Trying to predict the outcome of any encounter with the police is a bit like playing Russian roulette: most of the time you will emerge relatively unscathed, although decidedly poorer and less secure about your rights, but there's always the chance that an encounter will turn deadly.
According to the Justice Department, the most common reason for a citizen to come into contact with the police is being a driver in a traffic stop.
On average, one in 10 Americans gets pulled over by police.
According to data collected under Virginia's new Community Policing Act, black drivers are almost two times more likely than white drivers to be pulled over by police and three times more likely to have their vehicles searched.

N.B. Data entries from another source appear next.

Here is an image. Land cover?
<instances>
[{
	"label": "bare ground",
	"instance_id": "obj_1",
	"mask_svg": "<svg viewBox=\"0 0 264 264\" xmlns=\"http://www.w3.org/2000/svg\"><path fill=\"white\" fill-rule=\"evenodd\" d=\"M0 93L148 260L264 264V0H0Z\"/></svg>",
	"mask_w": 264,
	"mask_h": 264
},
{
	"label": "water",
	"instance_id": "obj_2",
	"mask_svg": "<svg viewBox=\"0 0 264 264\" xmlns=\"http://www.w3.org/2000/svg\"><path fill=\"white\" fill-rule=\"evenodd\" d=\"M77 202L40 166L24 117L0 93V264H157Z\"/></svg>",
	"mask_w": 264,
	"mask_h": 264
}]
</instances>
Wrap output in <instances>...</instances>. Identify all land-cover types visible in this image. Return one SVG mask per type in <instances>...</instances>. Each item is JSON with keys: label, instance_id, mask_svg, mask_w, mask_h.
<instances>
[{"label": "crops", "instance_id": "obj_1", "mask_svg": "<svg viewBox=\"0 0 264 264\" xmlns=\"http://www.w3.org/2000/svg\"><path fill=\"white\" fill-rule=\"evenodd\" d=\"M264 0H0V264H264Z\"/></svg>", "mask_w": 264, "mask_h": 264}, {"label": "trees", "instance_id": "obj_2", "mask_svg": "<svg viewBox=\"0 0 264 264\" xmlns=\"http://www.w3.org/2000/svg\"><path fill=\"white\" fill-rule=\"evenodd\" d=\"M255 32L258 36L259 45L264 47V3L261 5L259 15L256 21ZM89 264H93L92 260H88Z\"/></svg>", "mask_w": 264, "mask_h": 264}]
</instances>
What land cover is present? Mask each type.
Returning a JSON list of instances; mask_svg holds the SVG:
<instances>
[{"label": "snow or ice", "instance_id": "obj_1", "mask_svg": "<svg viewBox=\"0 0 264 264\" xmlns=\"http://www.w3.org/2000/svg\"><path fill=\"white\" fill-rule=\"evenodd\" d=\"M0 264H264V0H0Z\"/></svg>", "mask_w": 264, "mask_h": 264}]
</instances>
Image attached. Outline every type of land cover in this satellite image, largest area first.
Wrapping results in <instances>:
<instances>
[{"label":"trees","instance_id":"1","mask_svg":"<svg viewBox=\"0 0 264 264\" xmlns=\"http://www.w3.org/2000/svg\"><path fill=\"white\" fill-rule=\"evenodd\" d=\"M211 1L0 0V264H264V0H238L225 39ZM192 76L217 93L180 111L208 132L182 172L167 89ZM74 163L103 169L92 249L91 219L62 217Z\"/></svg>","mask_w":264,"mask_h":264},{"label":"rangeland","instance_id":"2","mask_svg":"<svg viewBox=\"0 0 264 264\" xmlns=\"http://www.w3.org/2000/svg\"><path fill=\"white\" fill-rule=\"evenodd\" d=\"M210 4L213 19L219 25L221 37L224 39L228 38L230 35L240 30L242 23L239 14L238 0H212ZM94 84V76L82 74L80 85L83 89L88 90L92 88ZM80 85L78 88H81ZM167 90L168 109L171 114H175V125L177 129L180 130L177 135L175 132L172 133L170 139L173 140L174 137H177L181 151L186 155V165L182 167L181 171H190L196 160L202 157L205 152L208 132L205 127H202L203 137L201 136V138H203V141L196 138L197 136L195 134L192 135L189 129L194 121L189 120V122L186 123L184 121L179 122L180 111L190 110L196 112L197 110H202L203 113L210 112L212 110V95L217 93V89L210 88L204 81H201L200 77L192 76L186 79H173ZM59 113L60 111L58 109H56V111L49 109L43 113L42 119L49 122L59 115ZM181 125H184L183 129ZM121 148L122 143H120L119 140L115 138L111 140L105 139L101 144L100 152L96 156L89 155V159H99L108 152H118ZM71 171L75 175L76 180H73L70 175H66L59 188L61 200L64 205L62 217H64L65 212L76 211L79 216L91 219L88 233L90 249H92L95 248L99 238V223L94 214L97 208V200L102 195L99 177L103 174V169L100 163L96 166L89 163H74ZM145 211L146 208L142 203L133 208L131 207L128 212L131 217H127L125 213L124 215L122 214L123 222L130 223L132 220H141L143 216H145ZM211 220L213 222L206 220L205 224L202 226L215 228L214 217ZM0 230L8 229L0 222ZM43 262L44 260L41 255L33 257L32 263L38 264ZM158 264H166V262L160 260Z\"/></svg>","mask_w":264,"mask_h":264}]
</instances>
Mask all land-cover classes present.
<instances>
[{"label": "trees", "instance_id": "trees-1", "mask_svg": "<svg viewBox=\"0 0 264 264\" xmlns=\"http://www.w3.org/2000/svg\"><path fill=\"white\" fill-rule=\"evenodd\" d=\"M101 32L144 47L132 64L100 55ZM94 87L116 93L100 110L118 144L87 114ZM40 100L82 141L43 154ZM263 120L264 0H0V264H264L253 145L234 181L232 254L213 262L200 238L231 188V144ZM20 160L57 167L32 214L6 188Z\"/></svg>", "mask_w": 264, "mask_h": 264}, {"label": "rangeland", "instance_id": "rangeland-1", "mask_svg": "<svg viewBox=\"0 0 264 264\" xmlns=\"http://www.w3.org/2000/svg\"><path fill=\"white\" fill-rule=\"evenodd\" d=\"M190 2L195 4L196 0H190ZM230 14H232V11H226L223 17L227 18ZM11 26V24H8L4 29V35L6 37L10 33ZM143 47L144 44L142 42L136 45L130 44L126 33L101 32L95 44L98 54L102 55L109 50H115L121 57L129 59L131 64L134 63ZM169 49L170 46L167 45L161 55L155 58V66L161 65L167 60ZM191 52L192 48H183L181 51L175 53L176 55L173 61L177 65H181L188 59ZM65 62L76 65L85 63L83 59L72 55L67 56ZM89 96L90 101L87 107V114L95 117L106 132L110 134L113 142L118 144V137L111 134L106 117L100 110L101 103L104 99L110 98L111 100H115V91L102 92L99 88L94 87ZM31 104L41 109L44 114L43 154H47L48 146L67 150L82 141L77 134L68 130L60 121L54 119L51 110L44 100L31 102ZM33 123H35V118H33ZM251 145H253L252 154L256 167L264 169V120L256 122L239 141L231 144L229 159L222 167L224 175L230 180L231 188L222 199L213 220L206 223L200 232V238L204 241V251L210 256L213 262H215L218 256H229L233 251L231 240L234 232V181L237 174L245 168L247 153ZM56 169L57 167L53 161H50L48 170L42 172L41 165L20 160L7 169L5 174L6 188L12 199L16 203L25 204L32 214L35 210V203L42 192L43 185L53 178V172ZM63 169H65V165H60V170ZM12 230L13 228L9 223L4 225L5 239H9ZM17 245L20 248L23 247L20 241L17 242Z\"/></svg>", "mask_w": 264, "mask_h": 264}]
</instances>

As the Washington Post concludes, "'Driving while black' is, indeed, a measurable phenomenon."
Historically, police officers have been given free range to pull anyone over for a variety of reasons.
This free-handed approach to traffic stops has resulted in drivers being stopped for windows that are too heavily tinted, for driving too fast, driving too slow, failing to maintain speed, following too closely, improper lane changes, distracted driving, screeching a car's tires, and leaving a parked car door open for too long.
Motorists can also be stopped by police for driving near a bar or on a road that has large amounts of drunk driving, driving a certain make of car (Mercedes, Grand Prix and Hummers are among the most ticketed vehicles), having anything dangling from the rearview mirror (air fresheners, handicap parking permits, toll transponders or rosaries), and displaying pro-police bumper stickers.
Incredibly, a federal appeals court actually ruled unanimously in 2014 that acne scars and driving with a stiff upright posture are reasonable grounds for being pulled over. The Fifth Circuit Court of Appeals ruled that driving a vehicle that has a couple air fresheners, rosaries and pro-police bumper stickers at 2 MPH over the speed limit is suspicious, meriting a traffic stop.
Equally appalling, in Heien v. North Carolina, the U.S. Supreme Court--which has largely paved the way for the police and other government agents to probe, poke, pinch, taser, search, seize, strip and generally manhandle anyone they see fit in almost any circumstance--allowed police officers to stop drivers who appear nervous, provided they provide a palatable pretext for doing so.
In other words, drivers beware.
Caron Nazario, a uniformed Army officer returning home from his duty station, was stopped for not having a rear license plate (his temporary plates were taped to the rear window of his new SUV). Nazario, who is black and Latino, pulled over at a well-lit gas station only to be pepper sprayed, held at gunpoint, beaten and threatened with execution.
Zachary Noel was tasered by police and charged with resisting arrest after he questioned why he was being ordered out of his truck during a traffic stop. "Because I'm telling you to," the officer replied before repeating his order for Noel to get out of the vehicle and then, without warning, shooting him with a taser through the open window.
Traffic stops aren't just dangerous. They can be downright deadly.